In an immersive narrative, Ken Burns and Lynn Novick tell the epic story of the Vietnam War as it has never before been told on film. The Vietnam War features testimony from nearly 100 witnesses, including many Americans who fought in the war and others who opposed it, as well as Vietnamese combatants and civilians from both the winning and losing sides.
ABOUT THE DIRECTOR: KEN BURNS
Burns has been making films for more than thirty years. Since the Academy Award nominated BROOKLYN BRIDGE in 1981, Ken has gone on to direct and produce some of the most acclaimed historical documentaries ever made. A December 2002 poll conducted by Real Screen magazine lited THE CIVIL WAR as second only to Robert Flaherty's Nanook of the North as the "most influential documentary of all time," and named Ken Burns and Robert Flaherty as the "most influential documentary makers" of all time. In March, 2009, David Zurawik of The Baltimore Sun said, "...Burns is not only the greatest documentarian of the day, but also the most influential filmmaker period. That includes feature filmmakers like George Lucas and Steven Spielberg.

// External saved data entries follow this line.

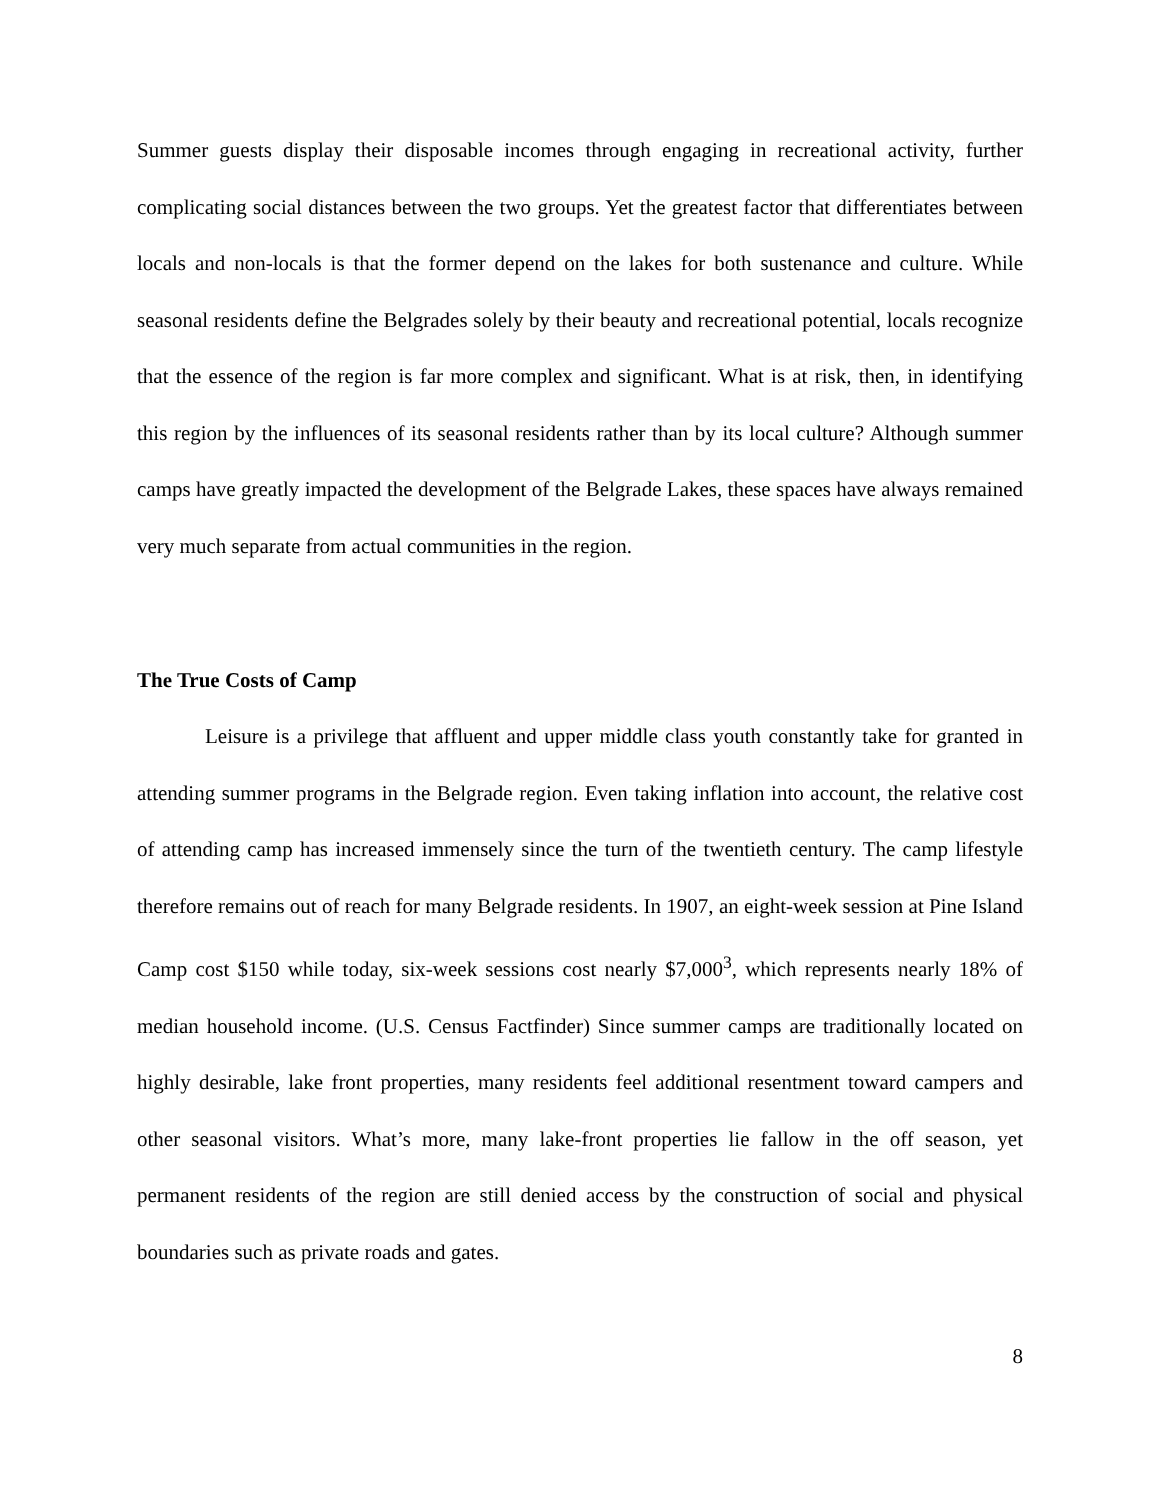Summer guests display their disposable incomes through engaging in recreational activity, further complicating social distances between the two groups. Yet the greatest factor that differentiates between locals and non-locals is that the former depend on the lakes for both sustenance and culture. While seasonal residents define the Belgrades solely by their beauty and recreational potential, locals recognize that the essence of the region is far more complex and significant. What is at risk, then, in identifying this region by the influences of its seasonal residents rather than by its local culture? Although summer camps have greatly impacted the development of the Belgrade Lakes, these spaces have always remained very much separate from actual communities in the region.
The True Costs of Camp
Leisure is a privilege that affluent and upper middle class youth constantly take for granted in attending summer programs in the Belgrade region. Even taking inflation into account, the relative cost of attending camp has increased immensely since the turn of the twentieth century. The camp lifestyle therefore remains out of reach for many Belgrade residents. In 1907, an eight-week session at Pine Island Camp cost $150 while today, six-week sessions cost nearly $7,000<sup>3</sup>, which represents nearly 18% of median household income. (U.S. Census Factfinder) Since summer camps are traditionally located on highly desirable, lake front properties, many residents feel additional resentment toward campers and other seasonal visitors. What’s more, many lake-front properties lie fallow in the off season, yet permanent residents of the region are still denied access by the construction of social and physical boundaries such as private roads and gates.
8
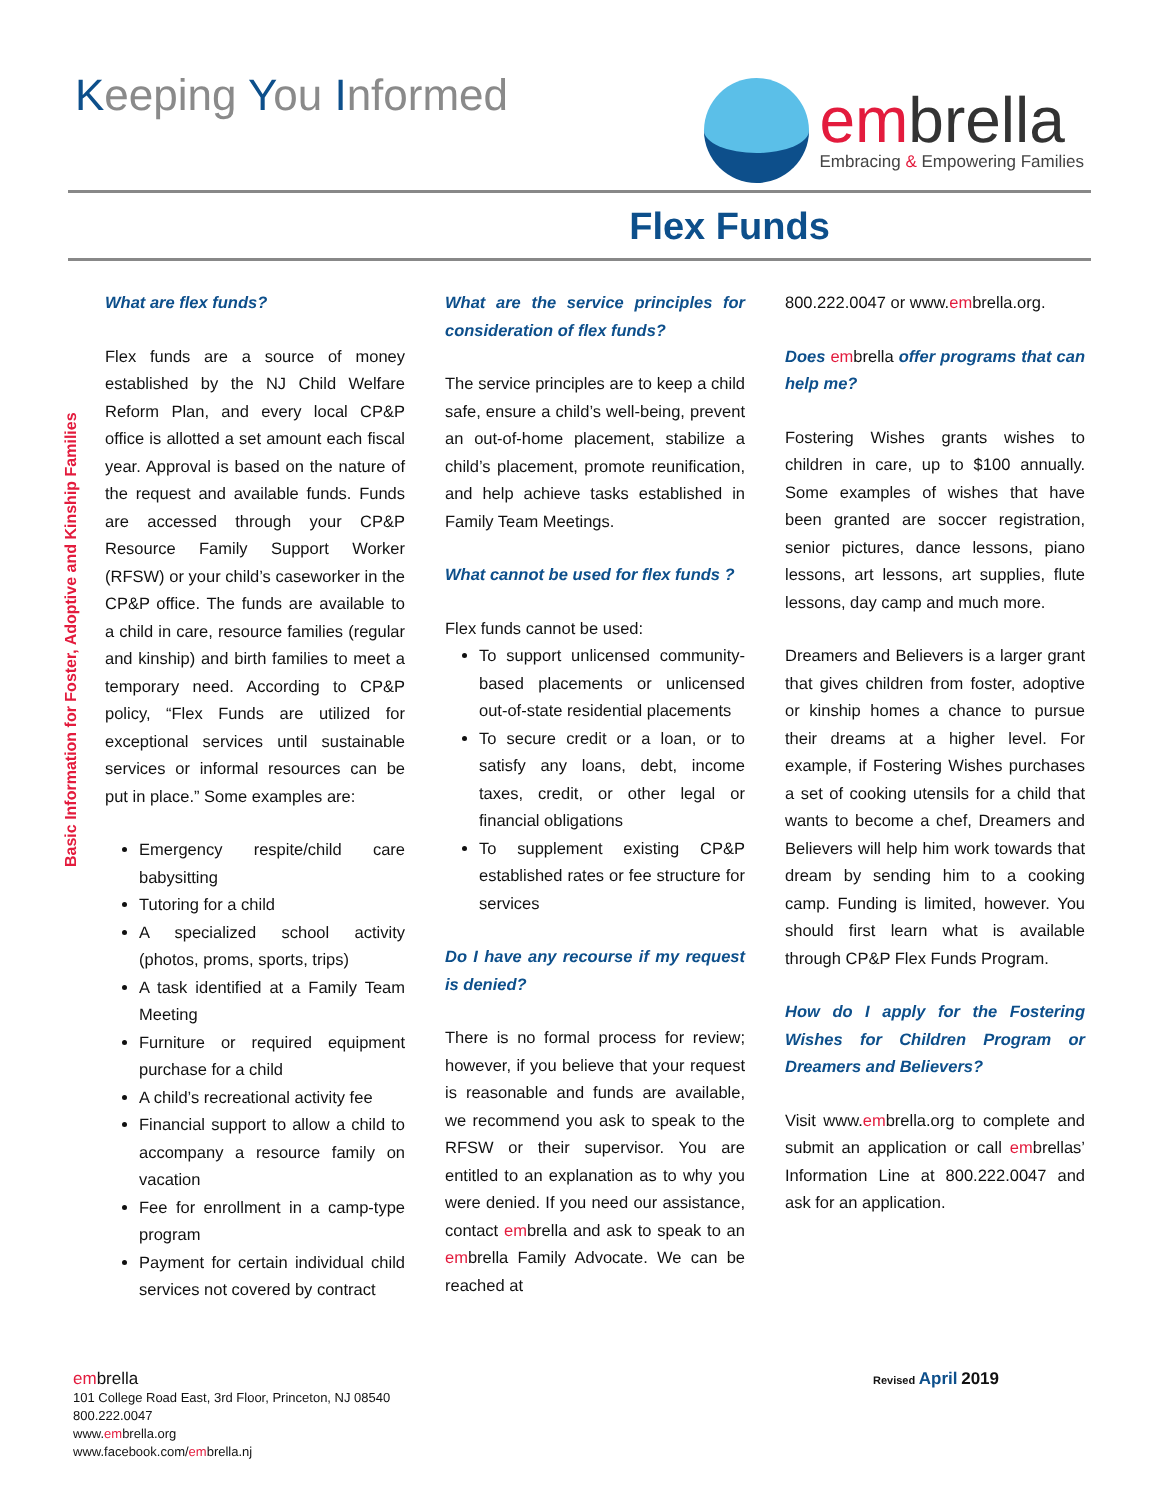Keeping You Informed
embrella
Embracing & Empowering Families
Flex Funds
Basic Information for Foster, Adoptive and Kinship Families
What are flex funds?
Flex funds are a source of money established by the NJ Child Welfare Reform Plan, and every local CP&P office is allotted a set amount each fiscal year. Approval is based on the nature of the request and available funds. Funds are accessed through your CP&P Resource Family Support Worker (RFSW) or your child’s caseworker in the CP&P office. The funds are available to a child in care, resource families (regular and kinship) and birth families to meet a temporary need. According to CP&P policy, “Flex Funds are utilized for exceptional services until sustainable services or informal resources can be put in place.” Some examples are:
Emergency respite/child care babysitting
Tutoring for a child
A specialized school activity (photos, proms, sports, trips)
A task identified at a Family Team Meeting
Furniture or required equipment purchase for a child
A child’s recreational activity fee
Financial support to allow a child to accompany a resource family on vacation
Fee for enrollment in a camp-type program
Payment for certain individual child services not covered by contract
What are the service principles for consideration of flex funds?
The service principles are to keep a child safe, ensure a child’s well-being, prevent an out-of-home placement, stabilize a child’s placement, promote reunification, and help achieve tasks established in Family Team Meetings.
What cannot be used for flex funds ?
Flex funds cannot be used:
To support unlicensed community-based placements or unlicensed out-of-state residential placements
To secure credit or a loan, or to satisfy any loans, debt, income taxes, credit, or other legal or financial obligations
To supplement existing CP&P established rates or fee structure for services
Do I have any recourse if my request is denied?
There is no formal process for review; however, if you believe that your request is reasonable and funds are available, we recommend you ask to speak to the RFSW or their supervisor. You are entitled to an explanation as to why you were denied. If you need our assistance, contact embrella and ask to speak to an embrella Family Advocate. We can be reached at
800.222.0047 or www.embrella.org.
Does em brella offer programs that can help me?
Fostering Wishes grants wishes to children in care, up to $100 annually. Some examples of wishes that have been granted are soccer registration, senior pictures, dance lessons, piano lessons, art lessons, art supplies, flute lessons, day camp and much more.
Dreamers and Believers is a larger grant that gives children from foster, adoptive or kinship homes a chance to pursue their dreams at a higher level. For example, if Fostering Wishes purchases a set of cooking utensils for a child that wants to become a chef, Dreamers and Believers will help him work towards that dream by sending him to a cooking camp. Funding is limited, however. You should first learn what is available through CP&P Flex Funds Program.
How do I apply for the Fostering Wishes for Children Program or Dreamers and Believers?
Visit www.embrella.org to complete and submit an application or call embrellas’ Information Line at 800.222.0047 and ask for an application.
embrella
101 College Road East, 3rd Floor, Princeton, NJ 08540
800.222.0047
www.embrella.org
www.facebook.com/embrella.nj
Revised April 2019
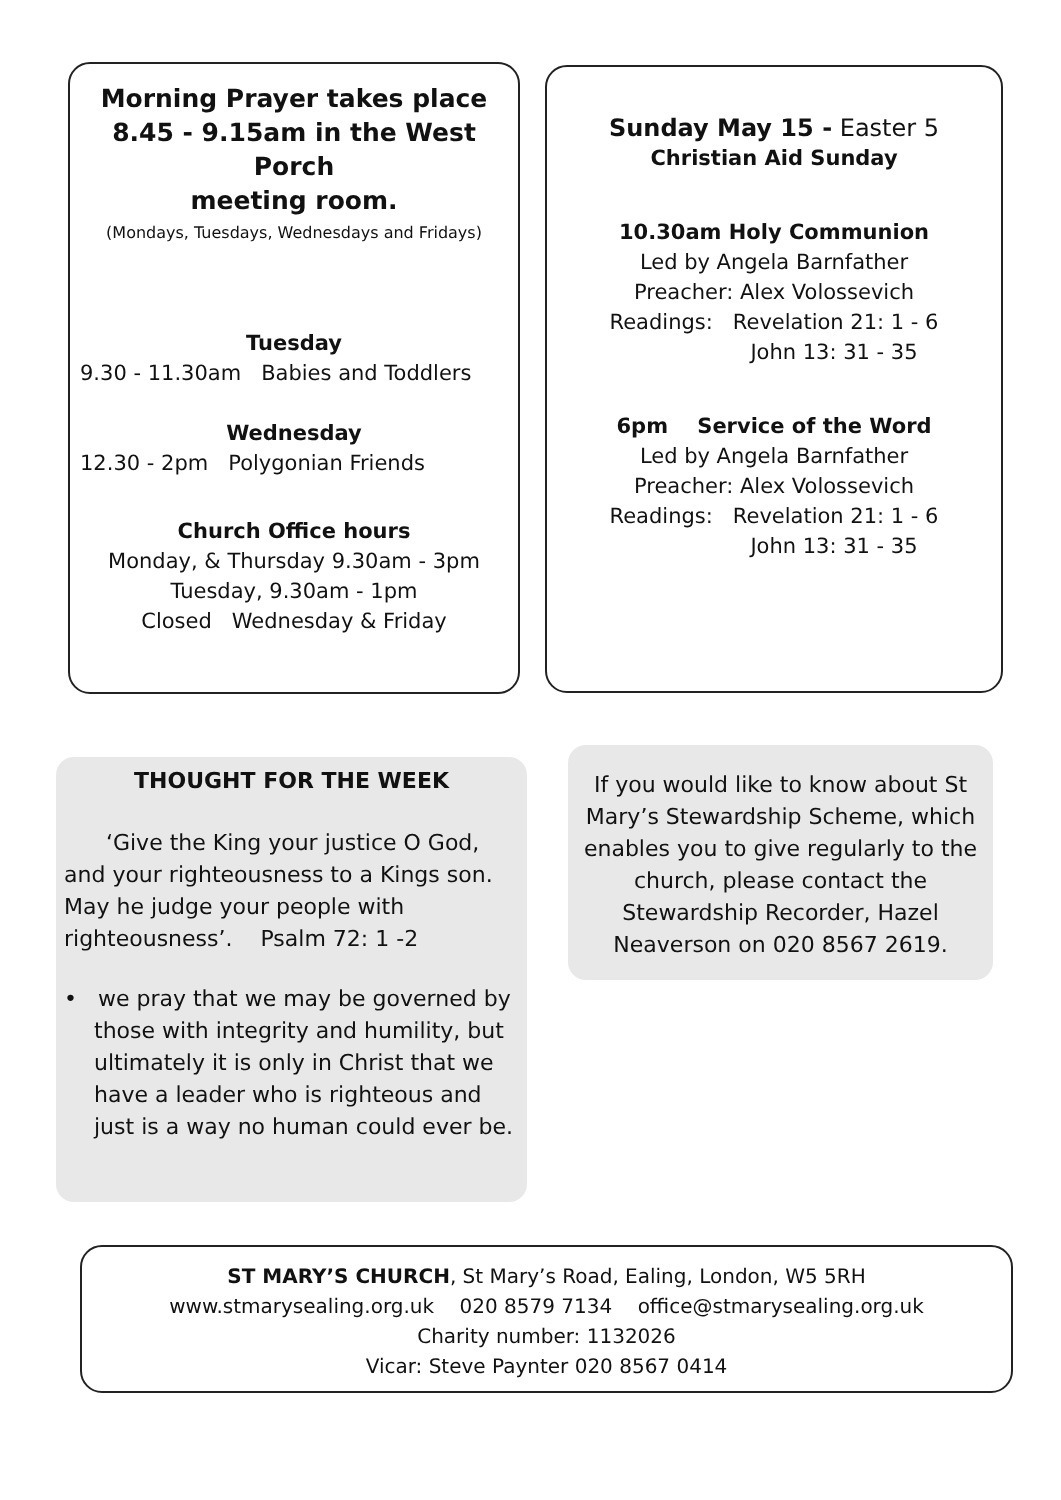Morning Prayer takes place
8.45 - 9.15am in the West Porch
meeting room.
(Mondays, Tuesdays, Wednesdays and Fridays)
Tuesday
9.30 - 11.30am Babies and Toddlers
Wednesday
12.30 - 2pm Polygonian Friends
Church Office hours
Monday, & Thursday 9.30am - 3pm
Tuesday, 9.30am - 1pm
Closed Wednesday & Friday
Sunday May 15 - Easter 5
Christian Aid Sunday
10.30am Holy Communion
Led by Angela Barnfather
Preacher: Alex Volossevich
Readings: Revelation 21: 1 - 6
John 13: 31 - 35
6pm Service of the Word
Led by Angela Barnfather
Preacher: Alex Volossevich
Readings: Revelation 21: 1 - 6
John 13: 31 - 35
THOUGHT FOR THE WEEK
‘Give the King your justice O God, and your righteousness to a Kings son. May he judge your people with righteousness’. Psalm 72: 1 -2
• we pray that we may be governed by those with integrity and humility, but ultimately it is only in Christ that we have a leader who is righteous and just is a way no human could ever be.
If you would like to know about St Mary’s Stewardship Scheme, which enables you to give regularly to the church, please contact the Stewardship Recorder, Hazel Neaverson on 020 8567 2619.
ST MARY’S CHURCH, St Mary’s Road, Ealing, London, W5 5RH
www.stmarysealing.org.uk 020 8579 7134 office@stmarysealing.org.uk
Charity number: 1132026
Vicar: Steve Paynter 020 8567 0414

I say that because Burns not only turned millions of persons onto history with this films, he showed us a new way of looking at our collective past and ourselves." The late historian Stephen Ambrose said of his films, "More Americans get their history from Ken Burns than any other source." Ken's films have won twelve Emmy Awards and two Oscar nominations, and in September of 2008, at the News & Documentary Emmy Awards, Ken was honored by the Academy of Television Arts & Sciences with a Lifetime Achievement Award.